GIVEN ENTRIES:
Content starts
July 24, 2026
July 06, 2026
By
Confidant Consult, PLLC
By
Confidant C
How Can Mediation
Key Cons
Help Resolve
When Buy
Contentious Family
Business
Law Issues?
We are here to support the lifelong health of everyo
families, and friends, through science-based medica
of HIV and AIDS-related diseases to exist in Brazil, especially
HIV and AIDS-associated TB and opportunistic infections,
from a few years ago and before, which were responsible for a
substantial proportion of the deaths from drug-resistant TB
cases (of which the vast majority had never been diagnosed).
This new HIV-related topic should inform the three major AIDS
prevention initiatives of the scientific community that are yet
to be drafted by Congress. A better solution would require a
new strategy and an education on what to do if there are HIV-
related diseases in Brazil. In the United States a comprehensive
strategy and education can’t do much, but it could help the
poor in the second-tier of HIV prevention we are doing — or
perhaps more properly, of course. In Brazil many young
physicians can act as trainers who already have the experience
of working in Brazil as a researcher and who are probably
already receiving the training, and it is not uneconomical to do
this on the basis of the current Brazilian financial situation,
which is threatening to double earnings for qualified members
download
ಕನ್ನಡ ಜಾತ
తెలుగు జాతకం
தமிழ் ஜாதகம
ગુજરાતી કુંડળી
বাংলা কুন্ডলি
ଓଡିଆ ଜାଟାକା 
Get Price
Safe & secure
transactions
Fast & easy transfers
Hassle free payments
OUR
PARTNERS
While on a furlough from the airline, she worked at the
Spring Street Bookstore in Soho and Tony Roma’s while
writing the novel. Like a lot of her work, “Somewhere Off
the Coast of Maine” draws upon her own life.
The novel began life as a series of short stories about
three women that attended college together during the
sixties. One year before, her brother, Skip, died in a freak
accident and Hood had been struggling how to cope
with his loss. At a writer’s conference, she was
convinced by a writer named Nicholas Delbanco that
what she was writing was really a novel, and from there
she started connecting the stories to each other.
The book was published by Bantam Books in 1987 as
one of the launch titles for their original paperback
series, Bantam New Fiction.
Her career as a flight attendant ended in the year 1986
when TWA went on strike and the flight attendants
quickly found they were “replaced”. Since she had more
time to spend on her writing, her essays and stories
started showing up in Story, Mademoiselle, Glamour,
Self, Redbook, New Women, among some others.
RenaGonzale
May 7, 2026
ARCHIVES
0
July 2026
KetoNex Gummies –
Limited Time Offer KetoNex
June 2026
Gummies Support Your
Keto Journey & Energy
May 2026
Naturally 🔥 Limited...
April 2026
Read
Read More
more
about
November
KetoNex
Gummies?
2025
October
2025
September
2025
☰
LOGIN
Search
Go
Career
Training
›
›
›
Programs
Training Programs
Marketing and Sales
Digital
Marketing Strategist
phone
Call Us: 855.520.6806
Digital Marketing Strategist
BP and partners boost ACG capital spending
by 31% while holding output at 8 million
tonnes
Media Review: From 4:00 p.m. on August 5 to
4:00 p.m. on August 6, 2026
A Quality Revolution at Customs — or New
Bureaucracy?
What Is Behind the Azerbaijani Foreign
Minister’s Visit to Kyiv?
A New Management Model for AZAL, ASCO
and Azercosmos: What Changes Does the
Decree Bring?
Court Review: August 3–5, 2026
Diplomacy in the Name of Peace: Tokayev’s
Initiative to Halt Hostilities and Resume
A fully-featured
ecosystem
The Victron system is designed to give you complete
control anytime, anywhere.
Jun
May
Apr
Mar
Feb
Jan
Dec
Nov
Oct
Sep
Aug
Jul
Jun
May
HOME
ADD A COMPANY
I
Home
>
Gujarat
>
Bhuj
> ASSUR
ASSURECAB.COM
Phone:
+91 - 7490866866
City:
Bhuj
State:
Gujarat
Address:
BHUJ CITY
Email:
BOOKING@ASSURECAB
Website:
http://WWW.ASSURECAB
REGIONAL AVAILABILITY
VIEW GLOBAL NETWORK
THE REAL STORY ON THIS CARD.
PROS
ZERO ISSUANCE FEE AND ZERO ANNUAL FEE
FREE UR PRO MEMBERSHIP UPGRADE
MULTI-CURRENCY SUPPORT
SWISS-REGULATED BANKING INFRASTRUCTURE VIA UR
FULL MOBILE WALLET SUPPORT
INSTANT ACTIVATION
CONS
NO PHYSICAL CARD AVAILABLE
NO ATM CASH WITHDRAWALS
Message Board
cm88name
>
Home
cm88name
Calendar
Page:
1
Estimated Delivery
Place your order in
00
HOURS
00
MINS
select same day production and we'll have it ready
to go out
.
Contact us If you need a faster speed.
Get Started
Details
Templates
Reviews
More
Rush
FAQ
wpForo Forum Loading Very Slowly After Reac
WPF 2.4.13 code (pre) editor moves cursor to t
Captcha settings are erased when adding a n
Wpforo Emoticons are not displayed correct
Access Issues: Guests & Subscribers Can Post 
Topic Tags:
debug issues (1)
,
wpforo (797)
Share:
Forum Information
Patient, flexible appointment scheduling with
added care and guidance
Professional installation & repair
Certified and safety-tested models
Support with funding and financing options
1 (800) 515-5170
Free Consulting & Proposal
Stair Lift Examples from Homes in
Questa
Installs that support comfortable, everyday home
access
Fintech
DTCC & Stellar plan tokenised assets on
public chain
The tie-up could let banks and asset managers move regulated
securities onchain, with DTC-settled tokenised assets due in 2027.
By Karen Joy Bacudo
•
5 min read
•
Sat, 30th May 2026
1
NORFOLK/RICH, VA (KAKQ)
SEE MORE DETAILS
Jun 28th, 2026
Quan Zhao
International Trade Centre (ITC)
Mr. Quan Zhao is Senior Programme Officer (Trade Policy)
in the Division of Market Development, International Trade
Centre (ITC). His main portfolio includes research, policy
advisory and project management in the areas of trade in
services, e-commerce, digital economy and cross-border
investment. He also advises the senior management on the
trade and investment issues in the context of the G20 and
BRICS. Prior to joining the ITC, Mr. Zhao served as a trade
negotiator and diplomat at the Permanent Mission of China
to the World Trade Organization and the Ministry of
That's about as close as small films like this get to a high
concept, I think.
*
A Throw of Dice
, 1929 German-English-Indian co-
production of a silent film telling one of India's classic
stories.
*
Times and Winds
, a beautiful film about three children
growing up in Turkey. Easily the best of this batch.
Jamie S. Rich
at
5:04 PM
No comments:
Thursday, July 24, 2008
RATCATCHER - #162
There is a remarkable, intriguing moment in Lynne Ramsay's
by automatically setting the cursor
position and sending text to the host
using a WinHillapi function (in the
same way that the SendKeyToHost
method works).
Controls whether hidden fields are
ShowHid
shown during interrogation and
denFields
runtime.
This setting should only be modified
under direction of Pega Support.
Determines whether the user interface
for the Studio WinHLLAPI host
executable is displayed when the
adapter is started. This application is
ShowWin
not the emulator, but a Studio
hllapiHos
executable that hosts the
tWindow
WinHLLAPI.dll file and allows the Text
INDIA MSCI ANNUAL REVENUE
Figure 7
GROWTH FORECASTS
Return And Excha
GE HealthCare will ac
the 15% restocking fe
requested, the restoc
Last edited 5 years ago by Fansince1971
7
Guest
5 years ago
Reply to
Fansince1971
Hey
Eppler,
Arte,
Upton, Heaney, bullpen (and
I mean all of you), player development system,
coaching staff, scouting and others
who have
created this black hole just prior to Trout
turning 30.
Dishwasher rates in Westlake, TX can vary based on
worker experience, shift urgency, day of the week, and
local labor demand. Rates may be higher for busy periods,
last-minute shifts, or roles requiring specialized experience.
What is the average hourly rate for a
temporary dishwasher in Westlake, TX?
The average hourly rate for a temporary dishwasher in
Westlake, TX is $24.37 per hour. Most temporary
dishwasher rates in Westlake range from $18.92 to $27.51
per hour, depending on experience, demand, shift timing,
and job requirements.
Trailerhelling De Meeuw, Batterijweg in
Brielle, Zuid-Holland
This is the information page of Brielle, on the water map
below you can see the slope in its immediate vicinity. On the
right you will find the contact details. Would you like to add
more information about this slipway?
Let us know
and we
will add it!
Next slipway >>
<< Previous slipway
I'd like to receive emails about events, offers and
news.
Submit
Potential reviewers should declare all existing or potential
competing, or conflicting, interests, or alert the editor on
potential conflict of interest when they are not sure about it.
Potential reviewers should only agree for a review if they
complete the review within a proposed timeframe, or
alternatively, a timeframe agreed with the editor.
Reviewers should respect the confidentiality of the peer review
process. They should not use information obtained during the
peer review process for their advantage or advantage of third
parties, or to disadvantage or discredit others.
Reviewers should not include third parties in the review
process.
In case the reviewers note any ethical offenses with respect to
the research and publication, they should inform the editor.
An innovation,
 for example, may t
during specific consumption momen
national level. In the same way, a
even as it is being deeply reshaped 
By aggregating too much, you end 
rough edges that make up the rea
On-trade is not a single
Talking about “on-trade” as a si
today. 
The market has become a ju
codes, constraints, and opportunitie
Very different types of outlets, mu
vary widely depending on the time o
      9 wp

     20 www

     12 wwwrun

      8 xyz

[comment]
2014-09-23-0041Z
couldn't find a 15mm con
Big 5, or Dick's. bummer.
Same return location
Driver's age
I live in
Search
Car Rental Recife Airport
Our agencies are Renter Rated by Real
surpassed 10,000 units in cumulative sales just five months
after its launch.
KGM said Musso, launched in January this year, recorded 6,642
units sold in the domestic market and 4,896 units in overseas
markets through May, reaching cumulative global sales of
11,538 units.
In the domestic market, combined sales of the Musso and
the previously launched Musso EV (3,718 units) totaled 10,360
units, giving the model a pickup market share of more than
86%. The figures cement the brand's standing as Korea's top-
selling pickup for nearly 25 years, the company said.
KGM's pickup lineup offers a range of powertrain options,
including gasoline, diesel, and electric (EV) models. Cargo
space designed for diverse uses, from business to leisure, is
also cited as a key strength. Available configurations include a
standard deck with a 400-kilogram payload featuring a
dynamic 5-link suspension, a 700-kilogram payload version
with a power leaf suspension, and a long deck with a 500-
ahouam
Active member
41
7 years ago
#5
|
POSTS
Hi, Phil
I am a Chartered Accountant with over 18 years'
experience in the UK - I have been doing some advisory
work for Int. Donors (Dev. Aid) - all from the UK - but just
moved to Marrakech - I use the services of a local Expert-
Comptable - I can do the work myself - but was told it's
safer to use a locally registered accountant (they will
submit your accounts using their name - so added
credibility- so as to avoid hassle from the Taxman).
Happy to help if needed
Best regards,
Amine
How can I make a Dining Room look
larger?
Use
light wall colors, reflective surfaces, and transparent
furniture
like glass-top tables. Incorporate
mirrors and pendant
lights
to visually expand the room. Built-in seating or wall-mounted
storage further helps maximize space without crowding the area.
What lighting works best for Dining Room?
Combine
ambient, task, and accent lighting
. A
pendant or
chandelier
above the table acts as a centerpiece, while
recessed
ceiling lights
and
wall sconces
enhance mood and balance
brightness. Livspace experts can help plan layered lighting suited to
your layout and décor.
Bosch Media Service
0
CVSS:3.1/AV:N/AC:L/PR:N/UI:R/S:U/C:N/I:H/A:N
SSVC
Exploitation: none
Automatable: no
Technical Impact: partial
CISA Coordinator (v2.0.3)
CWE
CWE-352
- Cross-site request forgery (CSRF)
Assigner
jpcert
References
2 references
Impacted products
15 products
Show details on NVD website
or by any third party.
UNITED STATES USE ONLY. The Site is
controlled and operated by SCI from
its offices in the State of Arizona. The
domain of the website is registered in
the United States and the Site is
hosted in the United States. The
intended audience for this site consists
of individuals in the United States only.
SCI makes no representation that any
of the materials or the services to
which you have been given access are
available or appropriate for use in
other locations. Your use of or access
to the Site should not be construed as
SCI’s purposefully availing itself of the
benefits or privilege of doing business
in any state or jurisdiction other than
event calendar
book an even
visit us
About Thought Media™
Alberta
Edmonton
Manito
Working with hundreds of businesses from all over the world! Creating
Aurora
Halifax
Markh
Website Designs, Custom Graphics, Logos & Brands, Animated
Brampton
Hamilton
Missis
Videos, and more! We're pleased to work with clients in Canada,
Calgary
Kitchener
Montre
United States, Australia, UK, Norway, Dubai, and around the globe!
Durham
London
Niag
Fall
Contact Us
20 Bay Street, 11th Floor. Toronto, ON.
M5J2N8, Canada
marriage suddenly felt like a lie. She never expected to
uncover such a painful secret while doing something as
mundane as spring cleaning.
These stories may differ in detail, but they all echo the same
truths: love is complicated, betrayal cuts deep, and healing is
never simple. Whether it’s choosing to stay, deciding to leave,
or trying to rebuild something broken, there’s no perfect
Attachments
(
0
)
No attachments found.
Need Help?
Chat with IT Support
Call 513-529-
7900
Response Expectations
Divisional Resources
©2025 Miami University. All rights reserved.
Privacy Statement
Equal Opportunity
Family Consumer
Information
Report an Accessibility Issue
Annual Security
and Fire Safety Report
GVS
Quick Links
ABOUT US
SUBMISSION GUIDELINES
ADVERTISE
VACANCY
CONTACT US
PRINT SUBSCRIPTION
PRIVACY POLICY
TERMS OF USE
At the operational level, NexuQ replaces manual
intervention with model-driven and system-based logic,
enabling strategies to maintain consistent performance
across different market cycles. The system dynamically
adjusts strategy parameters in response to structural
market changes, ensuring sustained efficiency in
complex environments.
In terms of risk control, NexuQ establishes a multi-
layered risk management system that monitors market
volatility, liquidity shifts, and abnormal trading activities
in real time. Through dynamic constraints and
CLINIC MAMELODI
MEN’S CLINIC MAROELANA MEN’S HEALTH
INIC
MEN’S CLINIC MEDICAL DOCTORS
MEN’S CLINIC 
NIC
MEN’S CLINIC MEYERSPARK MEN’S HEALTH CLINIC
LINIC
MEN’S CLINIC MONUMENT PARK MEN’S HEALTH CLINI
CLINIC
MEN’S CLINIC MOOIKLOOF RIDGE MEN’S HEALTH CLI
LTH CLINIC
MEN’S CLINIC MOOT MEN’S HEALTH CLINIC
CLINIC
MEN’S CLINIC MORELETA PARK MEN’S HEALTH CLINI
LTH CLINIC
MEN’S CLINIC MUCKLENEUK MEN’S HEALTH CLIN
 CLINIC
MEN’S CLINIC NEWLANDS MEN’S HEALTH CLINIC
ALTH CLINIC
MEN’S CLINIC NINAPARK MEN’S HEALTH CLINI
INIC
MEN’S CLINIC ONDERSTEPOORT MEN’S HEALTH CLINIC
Content ends
ASSIGNMENT: Go through the records and report each line that contains "cursor".

WRITTEN ANSWER:
WPF 2.4.13 code (pre) editor moves cursor to t
by automatically setting the cursor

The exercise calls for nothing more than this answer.